紗妃の後について階段を降りていくとその途中でお昼ご飯のメニューが分かった。
「カレーか」
「そうよ。昨日の残り物で悪いけれど」
「そんなことない。カレー好きだし」
食卓に着くとさらにおいしそうなカレーのにおいがする。
「おいしそうだな」
「食べましょう」
「そうだな、いただきます」
「いただきます」
まっずは一口。
「うん、うまい」
「よかったわ」
おなかがすいていたからか、止まらずどんどん食べ進める。気が付けばもうなくなってしまった 。
「ふぅ、ごちそうさま」
「お粗末様」
一息ついてと紗妃が思い出したかのように言う。
「そうださっき聞こうと思っていたんだけど、佑真君はデートしたことあるかしら?」
「ん゛っ!? ゴホッ、ゴホッッ!」
突然の質問に飲んでいた水を吹き出しそうになり必死に堪えたら変なところに入ってしまい咽る。
「大丈夫?」
紗妃がティッシュを手渡してくれる。それで口元をふきながら答える。
「大丈夫だ。それにしても、いきなりだな」
「さっき聞こうと思っていたけど忘れていたのよ。それで?」
「まぁ……多くはないけど……ある」
「それってやっぱりお互い恋愛感情があるからデートに行くのかしら?」
「うーん、どうだろうな……少なくとも誘った方にはそういう感情があるかもしれないけど、誘われた方はそうとも限らないんじゃないか?」
「そうなの?」
「誘われたからとりあえず行ってみるけど合わなかったらそれっきりなんてこともあるし。

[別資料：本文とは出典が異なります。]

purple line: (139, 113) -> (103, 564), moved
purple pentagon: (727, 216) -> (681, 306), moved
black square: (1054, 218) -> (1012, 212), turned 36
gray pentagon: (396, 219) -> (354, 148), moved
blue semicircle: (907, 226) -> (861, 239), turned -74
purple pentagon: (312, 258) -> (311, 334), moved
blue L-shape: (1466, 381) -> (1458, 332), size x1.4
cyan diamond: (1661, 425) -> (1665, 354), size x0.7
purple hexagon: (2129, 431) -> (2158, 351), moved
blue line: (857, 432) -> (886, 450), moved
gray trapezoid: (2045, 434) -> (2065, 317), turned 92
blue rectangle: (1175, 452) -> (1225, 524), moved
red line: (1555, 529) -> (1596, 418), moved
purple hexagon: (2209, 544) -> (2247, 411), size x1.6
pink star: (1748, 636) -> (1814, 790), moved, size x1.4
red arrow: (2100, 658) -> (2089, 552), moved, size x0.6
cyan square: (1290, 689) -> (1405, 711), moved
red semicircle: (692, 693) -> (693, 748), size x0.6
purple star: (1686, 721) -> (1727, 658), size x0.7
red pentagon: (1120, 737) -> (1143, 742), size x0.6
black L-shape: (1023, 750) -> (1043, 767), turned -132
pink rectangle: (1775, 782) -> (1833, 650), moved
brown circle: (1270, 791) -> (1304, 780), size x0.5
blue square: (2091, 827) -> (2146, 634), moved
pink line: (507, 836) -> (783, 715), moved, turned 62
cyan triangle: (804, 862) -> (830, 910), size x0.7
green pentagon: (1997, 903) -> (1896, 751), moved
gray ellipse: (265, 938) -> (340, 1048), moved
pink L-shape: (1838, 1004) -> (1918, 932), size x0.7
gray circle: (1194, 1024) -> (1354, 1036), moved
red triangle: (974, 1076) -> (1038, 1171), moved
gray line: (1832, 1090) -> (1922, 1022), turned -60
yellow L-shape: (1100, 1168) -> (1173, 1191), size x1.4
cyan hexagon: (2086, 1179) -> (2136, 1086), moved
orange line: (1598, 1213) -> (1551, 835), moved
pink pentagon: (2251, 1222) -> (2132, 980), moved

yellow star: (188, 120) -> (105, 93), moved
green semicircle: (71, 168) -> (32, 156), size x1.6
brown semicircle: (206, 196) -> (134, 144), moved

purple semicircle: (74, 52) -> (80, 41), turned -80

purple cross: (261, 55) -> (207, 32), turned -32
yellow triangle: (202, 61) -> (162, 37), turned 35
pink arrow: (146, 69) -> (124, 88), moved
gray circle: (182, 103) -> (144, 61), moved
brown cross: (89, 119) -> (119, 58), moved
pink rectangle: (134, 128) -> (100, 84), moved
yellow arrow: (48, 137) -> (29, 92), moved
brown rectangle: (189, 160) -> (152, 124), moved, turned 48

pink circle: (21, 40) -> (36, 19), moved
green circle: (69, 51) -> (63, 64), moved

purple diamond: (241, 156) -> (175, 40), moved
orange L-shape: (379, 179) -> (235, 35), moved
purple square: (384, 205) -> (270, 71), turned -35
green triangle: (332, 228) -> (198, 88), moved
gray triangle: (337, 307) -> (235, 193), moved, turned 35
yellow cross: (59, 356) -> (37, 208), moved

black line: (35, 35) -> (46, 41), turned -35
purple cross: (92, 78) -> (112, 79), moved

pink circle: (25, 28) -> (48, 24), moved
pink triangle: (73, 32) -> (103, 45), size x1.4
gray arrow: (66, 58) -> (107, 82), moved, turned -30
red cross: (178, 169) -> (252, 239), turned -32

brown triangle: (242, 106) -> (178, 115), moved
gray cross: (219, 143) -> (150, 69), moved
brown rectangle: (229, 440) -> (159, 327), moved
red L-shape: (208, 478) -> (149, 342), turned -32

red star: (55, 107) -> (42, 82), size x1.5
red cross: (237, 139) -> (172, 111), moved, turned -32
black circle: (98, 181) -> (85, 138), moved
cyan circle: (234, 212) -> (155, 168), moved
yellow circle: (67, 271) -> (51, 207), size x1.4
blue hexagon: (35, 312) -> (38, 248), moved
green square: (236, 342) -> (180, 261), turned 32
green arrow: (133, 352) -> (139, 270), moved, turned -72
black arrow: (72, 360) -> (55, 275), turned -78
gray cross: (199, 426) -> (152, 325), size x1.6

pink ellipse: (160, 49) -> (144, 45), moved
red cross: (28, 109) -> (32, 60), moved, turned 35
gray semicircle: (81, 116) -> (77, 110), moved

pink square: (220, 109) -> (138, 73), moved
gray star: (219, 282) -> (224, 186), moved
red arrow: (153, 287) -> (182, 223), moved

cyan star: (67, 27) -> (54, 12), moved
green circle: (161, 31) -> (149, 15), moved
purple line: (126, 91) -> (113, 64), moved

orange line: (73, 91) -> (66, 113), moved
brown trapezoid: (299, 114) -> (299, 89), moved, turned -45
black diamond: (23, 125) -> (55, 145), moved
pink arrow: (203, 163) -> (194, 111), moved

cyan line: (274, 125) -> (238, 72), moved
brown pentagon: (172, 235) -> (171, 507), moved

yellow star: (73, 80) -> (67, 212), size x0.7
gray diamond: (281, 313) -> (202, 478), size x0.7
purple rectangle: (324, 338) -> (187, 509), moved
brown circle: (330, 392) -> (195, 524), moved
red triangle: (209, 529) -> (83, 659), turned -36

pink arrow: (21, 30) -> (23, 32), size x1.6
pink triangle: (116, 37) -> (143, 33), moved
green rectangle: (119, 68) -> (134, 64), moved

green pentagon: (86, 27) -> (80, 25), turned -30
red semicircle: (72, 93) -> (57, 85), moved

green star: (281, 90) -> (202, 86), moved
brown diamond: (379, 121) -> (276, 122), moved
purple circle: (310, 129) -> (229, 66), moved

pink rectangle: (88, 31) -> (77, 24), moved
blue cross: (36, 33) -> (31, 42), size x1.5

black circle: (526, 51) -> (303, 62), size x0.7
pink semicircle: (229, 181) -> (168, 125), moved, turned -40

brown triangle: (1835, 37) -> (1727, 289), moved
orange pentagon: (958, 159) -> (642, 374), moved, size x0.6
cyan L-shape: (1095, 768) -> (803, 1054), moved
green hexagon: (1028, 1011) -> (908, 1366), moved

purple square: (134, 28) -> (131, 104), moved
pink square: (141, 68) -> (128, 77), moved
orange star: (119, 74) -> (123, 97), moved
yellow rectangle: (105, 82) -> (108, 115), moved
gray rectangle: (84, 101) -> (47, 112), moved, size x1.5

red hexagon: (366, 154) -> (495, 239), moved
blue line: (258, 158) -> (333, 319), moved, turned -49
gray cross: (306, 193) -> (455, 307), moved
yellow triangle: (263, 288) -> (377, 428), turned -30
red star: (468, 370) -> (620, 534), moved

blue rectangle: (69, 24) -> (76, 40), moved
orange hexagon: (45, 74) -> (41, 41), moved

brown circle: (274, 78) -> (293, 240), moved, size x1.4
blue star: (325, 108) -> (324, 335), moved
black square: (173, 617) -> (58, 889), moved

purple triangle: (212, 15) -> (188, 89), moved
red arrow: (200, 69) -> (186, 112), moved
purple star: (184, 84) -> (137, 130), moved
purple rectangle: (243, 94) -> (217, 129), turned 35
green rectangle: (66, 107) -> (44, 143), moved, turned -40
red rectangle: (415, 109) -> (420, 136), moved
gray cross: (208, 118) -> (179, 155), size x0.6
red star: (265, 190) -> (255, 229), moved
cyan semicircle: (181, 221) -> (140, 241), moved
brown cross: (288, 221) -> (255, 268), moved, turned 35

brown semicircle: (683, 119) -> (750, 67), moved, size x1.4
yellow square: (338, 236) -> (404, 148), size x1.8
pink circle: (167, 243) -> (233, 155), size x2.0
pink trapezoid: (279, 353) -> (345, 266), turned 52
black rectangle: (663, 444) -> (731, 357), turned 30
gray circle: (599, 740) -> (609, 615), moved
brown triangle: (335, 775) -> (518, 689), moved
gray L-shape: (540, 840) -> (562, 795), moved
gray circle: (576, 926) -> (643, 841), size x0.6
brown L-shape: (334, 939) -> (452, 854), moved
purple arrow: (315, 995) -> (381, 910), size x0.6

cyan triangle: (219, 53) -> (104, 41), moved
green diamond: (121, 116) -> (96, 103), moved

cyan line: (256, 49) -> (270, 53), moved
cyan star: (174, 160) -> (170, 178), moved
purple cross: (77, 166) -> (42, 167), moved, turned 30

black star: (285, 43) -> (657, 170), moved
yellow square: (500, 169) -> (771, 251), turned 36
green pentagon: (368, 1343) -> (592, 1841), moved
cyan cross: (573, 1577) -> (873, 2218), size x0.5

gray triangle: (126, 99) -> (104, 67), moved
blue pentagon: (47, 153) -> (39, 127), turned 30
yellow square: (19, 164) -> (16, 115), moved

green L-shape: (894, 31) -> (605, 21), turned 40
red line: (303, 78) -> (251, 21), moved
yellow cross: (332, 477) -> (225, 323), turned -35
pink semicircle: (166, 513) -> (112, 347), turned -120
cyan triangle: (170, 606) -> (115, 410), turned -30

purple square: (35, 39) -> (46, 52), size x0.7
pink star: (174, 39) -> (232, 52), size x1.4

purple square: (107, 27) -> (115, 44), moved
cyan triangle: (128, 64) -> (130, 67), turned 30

それに少し違うかもしれないけど、マッチングアプリとかナンパとかもデートに行ってから関係が進展ってこともあるだろ?」
「確かにそうね……私もデートしてみたら少しは恋愛のことわかるようになるかしら?」
「それに関してははっきりしたことは言えないが、やってみる価値はあるんじゃないか?」
「そうよね。なら来週でいいかしら?」
「なにが?」
あきれた目でこちらを見てくる。
「なにってデートに決まっているでしょ」
「だれとだれが?」
「私とあなた以外にだれがいるの?」
「は!? 俺と!?」
「そうよ。私にデートに行くような男友達はいないわ」
「う、うーん……」
「いやなの?」
「いやじゃないけど」
「ならいいじゃない。協力してくれるんでしょ?」
「……わかったよ」
「なら決まりね。とりあえずやってみましょう」
「そうだな」
こうして俺と紗妃のデートが急遽決まったのだった。